For most Nigerians, the first quarter of 2023 was like an aimless walk through a desert under the blazing midday sun. So much has happened since the year began. The first was an unusual fuel scarcity from November 2022 that found its way into the new year and ruffled things up a bit – like a hike in transportation and increased living costs- before other unprecedented events occurred.
By February, the Central Bank of Nigeria (CBN) initiated a cash withdrawal policy it announced last year. The cash withdrawal policy came on the heels of a new naira re-design introduced in October by the Federal Government (FG). Whilst the deadline moved to December, the FG planned to replace the old naira notes with newly red-designed (limited) banknotes.
Although the policy aimed to prevent counterfeits, corruption, terrorist funding and economic stability, it flopped. Its outcomes met untold hardship for many Nigerians. As the naira depreciated, people paid a premium to access cash for daily transactions and inflations heightened. More so, residents in border communities across some northern states began to transact with the CFA Franc (the legal tender of neighbouring Francophone countries) due to the naira crunch. Eventually, the policy bred in the hearts of many Nigerians for traditional financial institutions- including the CBN.
The same month, the country’s national electoral commission (INEC) staged its most controversial general elections yet. The ballots saw the naming of Bola Ahmed Tinubu as President-elect. Social media rounds claimed gross electoral malpractices and result manipulations even at the subsequent elections for state governors the following month.

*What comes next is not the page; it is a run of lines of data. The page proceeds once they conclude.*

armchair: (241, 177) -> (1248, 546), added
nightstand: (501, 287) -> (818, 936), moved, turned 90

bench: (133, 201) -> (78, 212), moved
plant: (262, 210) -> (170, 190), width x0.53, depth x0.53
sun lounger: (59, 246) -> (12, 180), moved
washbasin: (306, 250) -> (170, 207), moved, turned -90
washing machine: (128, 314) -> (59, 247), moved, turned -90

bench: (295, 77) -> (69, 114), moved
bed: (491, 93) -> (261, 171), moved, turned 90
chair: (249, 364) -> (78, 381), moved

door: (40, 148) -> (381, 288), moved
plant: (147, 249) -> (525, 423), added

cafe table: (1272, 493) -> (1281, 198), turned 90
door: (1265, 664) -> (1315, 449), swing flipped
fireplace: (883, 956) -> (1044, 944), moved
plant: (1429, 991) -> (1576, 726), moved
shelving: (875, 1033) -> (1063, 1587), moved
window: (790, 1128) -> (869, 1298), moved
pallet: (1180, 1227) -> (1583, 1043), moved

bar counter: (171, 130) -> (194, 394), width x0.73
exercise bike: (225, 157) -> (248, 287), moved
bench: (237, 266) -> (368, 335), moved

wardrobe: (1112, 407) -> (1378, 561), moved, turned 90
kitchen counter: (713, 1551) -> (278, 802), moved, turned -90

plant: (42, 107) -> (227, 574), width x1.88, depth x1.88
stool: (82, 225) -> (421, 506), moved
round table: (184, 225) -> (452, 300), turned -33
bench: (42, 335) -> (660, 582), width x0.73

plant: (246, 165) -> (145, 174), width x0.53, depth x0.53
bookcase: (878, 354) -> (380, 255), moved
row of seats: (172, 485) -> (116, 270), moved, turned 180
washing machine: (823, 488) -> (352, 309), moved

Although the elections were held within four weeks, life became uneasy for many Nigerians. The cash crunch plunged many into a cashless economy that even the Nigerian financial system was ill-prepared for. As Foreign Direct Investments plunge amid increased living standards, here are some startups making living costs affordable for Nigerians:
In the heat of the naira scarcity, mobility was a huge problem for many residents who didn’t have personal means of transportation. It was difficult to use commercial transport systems that mostly transacted with cash. But ride-hailing companies came to the rescue as people could make payments through bank transfers. Startups like Rider and Bolt innovated their offerings with affordable product options. For instance, Bolt introduced its cheaper Economy option, which took a longer arrival time. And Rider served as a more affordable alternative to the rest bigger of the pack.
“If you ask me, I think they are all the same thing,” said Success Egbe, a Customer Care Agent in Lagos. “All the ride-hailing companies have their selling points. Either you are trading a luxury ride for a rickety one or your time for a cheaper fare.”
Another group of startups that made life affordable for Nigerians are Fintech companies. Amid the cash crunch, residents sought means to pay for basic things such as groceries, airtime and data recharge and other bills. Even though people had access to banking apps, the increased traffic outweighed their functions and caused transaction failures. But fintech apps which operated digital banks like Kuda, Palm Pay, Chipper Cash, Cowry and OPay came to the rescue.
“Well, fintech companies are helping to make things easy. To me, OPay is the most reliable fintech company. Their network hardly fails like most bank apps that would debit you after a failed transaction,” said Joshua Umeh, a POS Marchant. “But the OPay POS machines are pretty expensive and hard to get.”
Delivery startups are helping Nigerians channel their time and energy to other things as they unburden delivery needs. Last-mile delivery companies like Glovo offer affordable rates. But users are mostly restricted to items within their location. While the likes of Jumia Foods maintained their affordable food delivery offerings, Fastfood companies with delivery services like Cold Stone and Domino Pizza have offered free/ discounted delivery fees for customers.